YOUR INSTRUCTIONS — The answer must be an exact copy of the records, with no pictures in it.

((

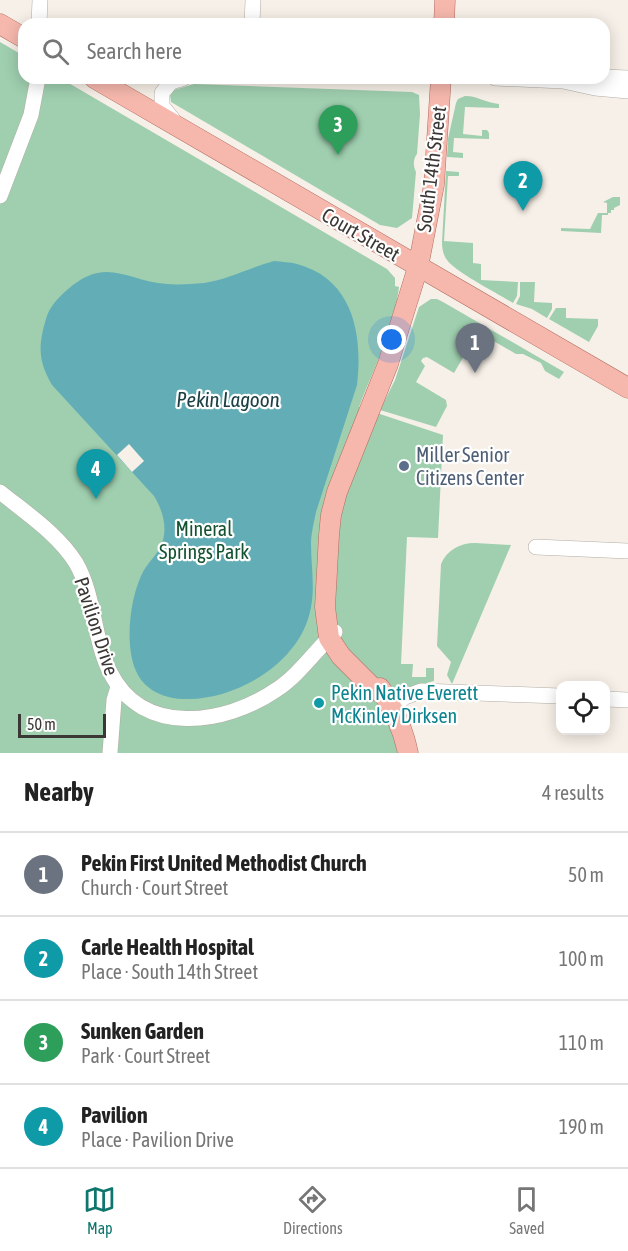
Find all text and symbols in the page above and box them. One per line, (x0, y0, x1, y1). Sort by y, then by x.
search box (18, 18, 610, 84)
icon: search (39, 35, 72, 68)
text: Search here (87, 38, 182, 64)
street label: South 14th Street (412, 105, 450, 233)
pin: 3 (318, 106, 358, 155)
pin: 2 (504, 162, 542, 211)
street label: Court Street (318, 203, 404, 266)
pin: 1 (456, 324, 494, 373)
your location (377, 325, 406, 354)
water label: Pekin Lagoon (176, 387, 280, 411)
place label: Miller Senior Citizens Center (416, 443, 525, 489)
pin: 4 (76, 450, 116, 499)
marker: Miller Senior Citizens Center (397, 459, 411, 473)
park label: Mineral Springs Park (159, 517, 249, 563)
street label: Pavilion Drive (70, 574, 124, 678)
place label: Pekin Native Everett McKinley Dirksen (331, 681, 479, 727)
map controls (556, 681, 610, 735)
button: locate (556, 681, 610, 735)
marker: Pekin Native Everett McKinley Dirksen (312, 696, 326, 710)
scale bar (18, 711, 106, 738)
text: 50 m (27, 715, 56, 733)
text: Nearby (24, 777, 94, 807)
text: 4 results (542, 781, 604, 804)
text: Pekin First United Methodist Church (81, 850, 367, 876)
text: 1 (39, 863, 48, 886)
text: 50 m (568, 863, 604, 886)
text: Church · Court Street (81, 876, 228, 899)
text: Carle Health Hospital (81, 934, 254, 960)
text: 2 (39, 947, 48, 970)
text: 100 m (559, 947, 604, 970)
text: Place · South 14th Street (81, 960, 258, 983)
text: Sunken Garden (81, 1018, 204, 1044)
text: 3 (39, 1031, 48, 1054)
text: 110 m (559, 1031, 604, 1054)
text: Park · Court Street (81, 1044, 210, 1067)
text: Pavilion (81, 1102, 148, 1128)
text: 4 (39, 1115, 48, 1138)
text: 190 m (559, 1115, 604, 1138)
text: Place · Pavilion Drive (81, 1128, 234, 1151)
tab: Map (83, 1183, 116, 1237)
tab: Directions (283, 1183, 343, 1237)
tab: Saved (509, 1183, 545, 1237)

))

ANSWER BELOW —
Find all text and symbols in the page above and box them. One per line, (x0, y0, x1, y1). Sort by y, then by x.
search box (18, 18, 610, 84)
icon: search (39, 35, 72, 68)
text: Search here (87, 38, 182, 64)
street label: South 14th Street (412, 105, 450, 233)
pin: 3 (318, 106, 358, 155)
pin: 2 (504, 162, 542, 211)
street label: Court Street (318, 203, 404, 266)
pin: 1 (456, 324, 494, 373)
your location (377, 325, 406, 354)
water label: Pekin Lagoon (176, 387, 280, 411)
place label: Miller Senior Citizens Center (416, 443, 525, 489)
pin: 4 (76, 450, 116, 499)
marker: Miller Senior Citizens Center (397, 459, 411, 473)
park label: Mineral Springs Park (159, 517, 249, 563)
street label: Pavilion Drive (70, 574, 124, 678)
place label: Pekin Native Everett McKinley Dirksen (331, 681, 479, 727)
map controls (556, 681, 610, 735)
button: locate (556, 681, 610, 735)
marker: Pekin Native Everett McKinley Dirksen (312, 696, 326, 710)
scale bar (18, 711, 106, 738)
text: 50 m (27, 715, 56, 733)
text: Nearby (24, 777, 94, 807)
text: 4 results (542, 781, 604, 804)
text: Pekin First United Methodist Church (81, 850, 367, 876)
text: 1 (39, 863, 48, 886)
text: 50 m (568, 863, 604, 886)
text: Church · Court Street (81, 876, 228, 899)
text: Carle Health Hospital (81, 934, 254, 960)
text: 2 (39, 947, 48, 970)
text: 100 m (559, 947, 604, 970)
text: Place · South 14th Street (81, 960, 258, 983)
text: Sunken Garden (81, 1018, 204, 1044)
text: 3 (39, 1031, 48, 1054)
text: 110 m (559, 1031, 604, 1054)
text: Park · Court Street (81, 1044, 210, 1067)
text: Pavilion (81, 1102, 148, 1128)
text: 4 (39, 1115, 48, 1138)
text: 190 m (559, 1115, 604, 1138)
text: Place · Pavilion Drive (81, 1128, 234, 1151)
tab: Map (83, 1183, 116, 1237)
tab: Directions (283, 1183, 343, 1237)
tab: Saved (509, 1183, 545, 1237)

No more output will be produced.